Conflict: this item is already in the vector I and has been selected.

Failure: the equipment fails and cannot be selected.

Overload: the capacity of the device exceeds the warning line, and there is no space left to store data objects.

Failed and overloaded devices are marked on the cluster map (still in the system), which avoids unnecessary data migration.

3.4 MAP change and data migration

When a storage device is added or removed, or when a storage device fails (when the cluster map changes), the data in the storage system is migrated. A good data distribution algorithm can minimize the size of data migration.

Type of 3.5 Bucket

The CRUSH mapping algorithm solves the contradictory goals of efficiency and scalability. And when the storage cluster changes, data migration can be minimized and balanced distribution can be restored. CRUSH defines four kinds of buckets with different algorithms. Each bucket is based on a different data structure and has a different c (rMagnex) pseudorandom selection function.

Different bucket have different performance and features:

Uniform Buckets: applies to item with the same weight, and bucket rarely adds or removes item. Its search speed is the fastest.

List Buckets: its structure is a linked list structure, and the item it contains can have any weight. CRUSH starts from the header to find the location of the copy, it first gets the weight Wh of the header item, the sum of the weights of all the item in the remaining linked list, and then according to hash (x, r, item) get a value v of [0q1]. If the value v is in the [0~Wh/Ws), the copy is in the header item and returns the id of the header item. Otherwise, continue to traverse the remaining linked list.

Tree Buckets: the search complexity of linked lists is O (n) and that of decision trees is O (log n). Item is the leaf node of the decision tree, and other nodes in the decision tree know the weight of its left and right subtrees, and the weight of the nodes is equal to the sum of the weights of the left and right subtrees. CRUSH starts to find the location of the copy from the root node, it first gets the weight Wl of the left subtree of the node, gets the weight Wn of the node, and then according to hash (x, r, node_id) gets a value v of [0room1]. If the value v is in [0~Wl/Wn), the copy is in the left subtree, otherwise it is in the right subtree. Continue traversing the node until you reach the leaf node. The key to Tree Bucket is that when adding and removing leaf nodes, the node_id of other nodes in the decision tree remains the same. The identification of the node_id of the node in the decision tree is determined by the sequence traversal of the binary tree (node_id is not equal to the id of item, nor is it equal to the weight of the node).

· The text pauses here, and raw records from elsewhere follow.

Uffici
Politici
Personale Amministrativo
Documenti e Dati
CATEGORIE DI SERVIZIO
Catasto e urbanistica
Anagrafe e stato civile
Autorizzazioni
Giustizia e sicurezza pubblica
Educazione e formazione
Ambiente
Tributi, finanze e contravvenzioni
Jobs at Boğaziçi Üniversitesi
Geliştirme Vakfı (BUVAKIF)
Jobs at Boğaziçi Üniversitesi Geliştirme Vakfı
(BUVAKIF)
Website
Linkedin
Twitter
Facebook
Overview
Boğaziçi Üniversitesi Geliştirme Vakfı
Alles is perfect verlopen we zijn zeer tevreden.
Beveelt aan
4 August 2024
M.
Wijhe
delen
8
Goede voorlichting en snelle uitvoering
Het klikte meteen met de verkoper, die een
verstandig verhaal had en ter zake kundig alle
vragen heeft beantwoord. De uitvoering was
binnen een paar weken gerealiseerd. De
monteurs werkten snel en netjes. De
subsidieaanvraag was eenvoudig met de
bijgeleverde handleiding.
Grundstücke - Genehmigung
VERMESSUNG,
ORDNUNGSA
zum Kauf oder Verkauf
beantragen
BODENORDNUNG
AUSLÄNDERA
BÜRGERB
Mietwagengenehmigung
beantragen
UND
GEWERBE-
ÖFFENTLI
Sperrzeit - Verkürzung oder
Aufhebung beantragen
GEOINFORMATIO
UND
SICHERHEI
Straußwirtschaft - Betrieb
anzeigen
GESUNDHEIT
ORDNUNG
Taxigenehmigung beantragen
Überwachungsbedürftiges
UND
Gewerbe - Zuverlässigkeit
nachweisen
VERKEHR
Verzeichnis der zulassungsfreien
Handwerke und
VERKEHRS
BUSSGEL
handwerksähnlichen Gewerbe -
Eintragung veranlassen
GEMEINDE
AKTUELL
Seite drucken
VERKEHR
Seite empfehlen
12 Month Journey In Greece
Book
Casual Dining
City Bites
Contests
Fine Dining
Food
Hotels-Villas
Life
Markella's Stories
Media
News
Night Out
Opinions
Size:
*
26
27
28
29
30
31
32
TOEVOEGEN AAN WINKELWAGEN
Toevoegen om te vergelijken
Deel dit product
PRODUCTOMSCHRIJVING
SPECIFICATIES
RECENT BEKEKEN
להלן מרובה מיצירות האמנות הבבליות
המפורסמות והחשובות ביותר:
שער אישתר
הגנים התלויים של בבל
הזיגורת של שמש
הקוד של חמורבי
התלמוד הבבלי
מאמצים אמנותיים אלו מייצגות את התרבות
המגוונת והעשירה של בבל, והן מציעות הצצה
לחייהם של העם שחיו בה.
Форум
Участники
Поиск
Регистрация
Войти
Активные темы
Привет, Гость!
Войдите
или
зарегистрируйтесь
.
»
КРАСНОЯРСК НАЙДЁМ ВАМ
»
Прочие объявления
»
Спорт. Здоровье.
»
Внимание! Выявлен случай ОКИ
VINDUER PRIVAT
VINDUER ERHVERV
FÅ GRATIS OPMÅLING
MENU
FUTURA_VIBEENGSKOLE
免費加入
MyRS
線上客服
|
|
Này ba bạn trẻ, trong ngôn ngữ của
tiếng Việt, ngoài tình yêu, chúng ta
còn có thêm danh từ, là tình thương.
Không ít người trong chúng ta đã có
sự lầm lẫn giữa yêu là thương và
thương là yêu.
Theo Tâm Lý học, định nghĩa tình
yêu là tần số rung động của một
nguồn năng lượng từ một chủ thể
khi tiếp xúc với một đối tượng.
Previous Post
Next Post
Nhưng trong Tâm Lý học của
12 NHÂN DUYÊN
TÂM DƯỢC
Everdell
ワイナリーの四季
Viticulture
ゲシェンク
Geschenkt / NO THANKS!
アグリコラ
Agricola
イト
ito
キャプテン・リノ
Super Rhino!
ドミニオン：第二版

Straw Buckets: this type gives all item contained in bucket a level playing field (unlike list and tree that require traversal). This algorithm is like drawing lots, where all item have a chance to be won (only the longest lots can be drawn). The length of each lot is determined by length = f (Wi) * hash (x, r, I). F (Wi) is related to the weight of item, and I is the id number of item. C (r, x) = MAXi (f (Wi) * hash (x, r, I)).

Fig. 1 the structure of Tree Buckets

The above is all the content of the article "what is the use of CRUSH data distribution algorithm in ceph". Thank you for reading! I believe we all have a certain understanding, hope to share the content to help you, if you want to learn more knowledge, welcome to follow the industry information channel!

Welcome to subscribe "Shulou Technology Information " to get latest news, interesting things and hot topics in the IT industry, and controls the hottest and latest Internet news, technology news and IT industry trends.

*The comments in the above article only represent the author's personal views and do not represent the views and positions of this website. If you have more insights, please feel free to contribute and share.